TASK DESCRIPTION: Print only the lines that begin at the line containing "Управление делопроизводства и кадров" and end at the last line of the material, both included, without any change.

EXERCISE DATA:
Content starts

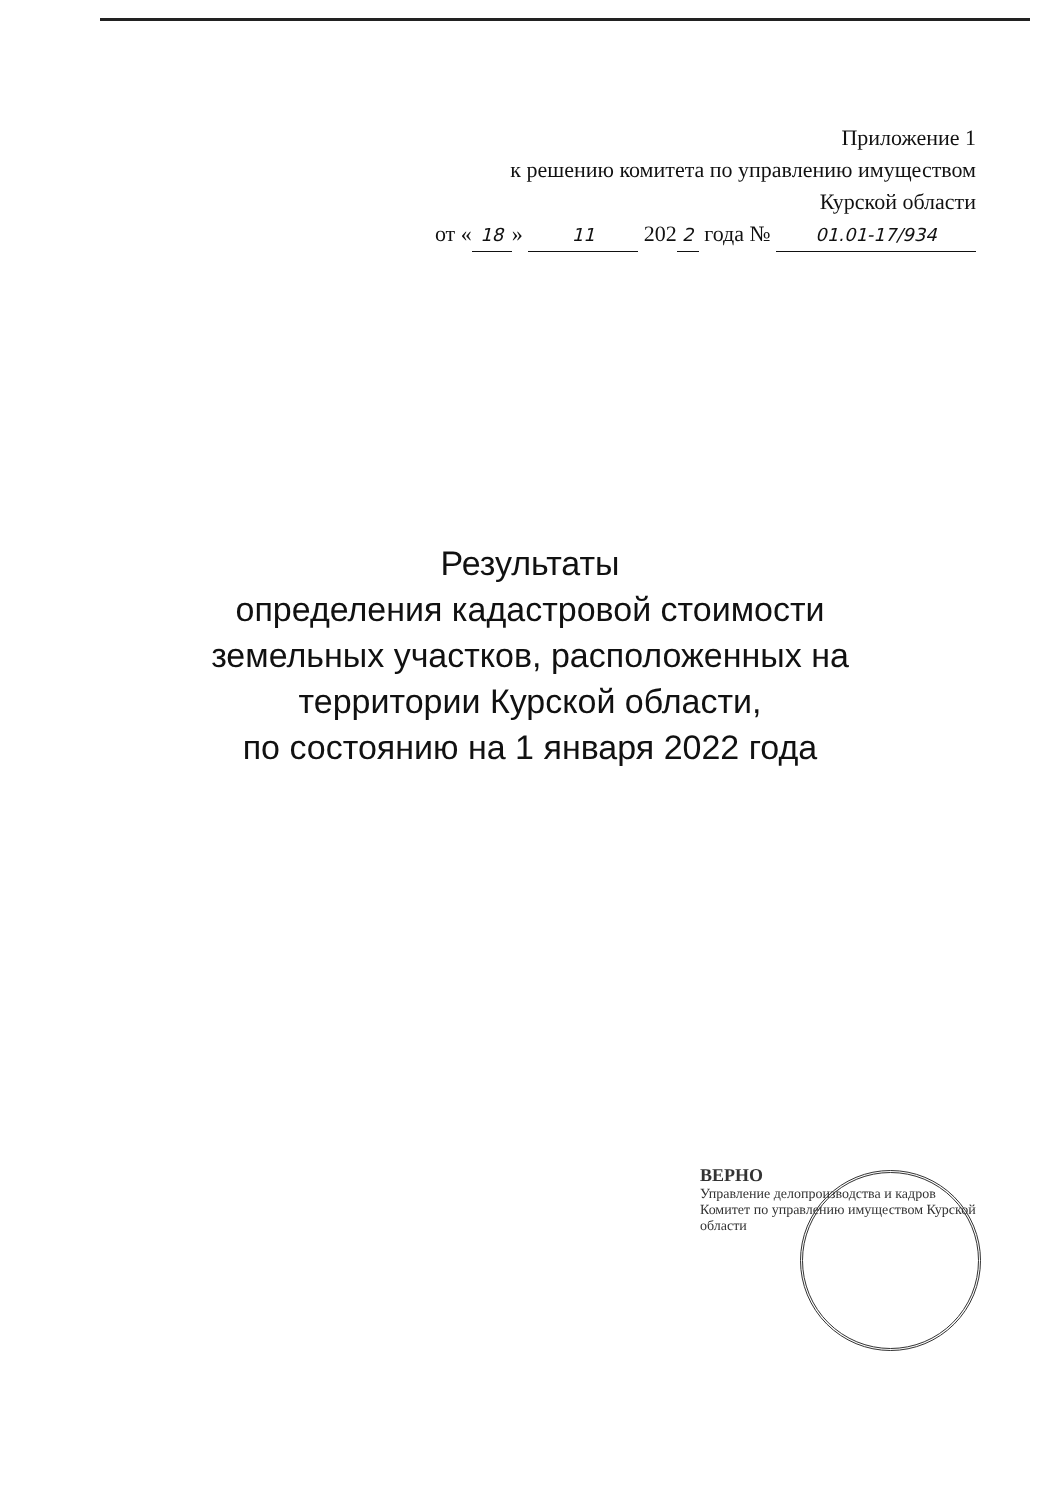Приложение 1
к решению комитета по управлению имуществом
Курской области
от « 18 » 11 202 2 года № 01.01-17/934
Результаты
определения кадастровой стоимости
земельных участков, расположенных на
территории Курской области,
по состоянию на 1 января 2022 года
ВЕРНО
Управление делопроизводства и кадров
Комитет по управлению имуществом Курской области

Content ends

YOUR RESPONSE:
Управление делопроизводства и кадров
Комитет по управлению имуществом Курской области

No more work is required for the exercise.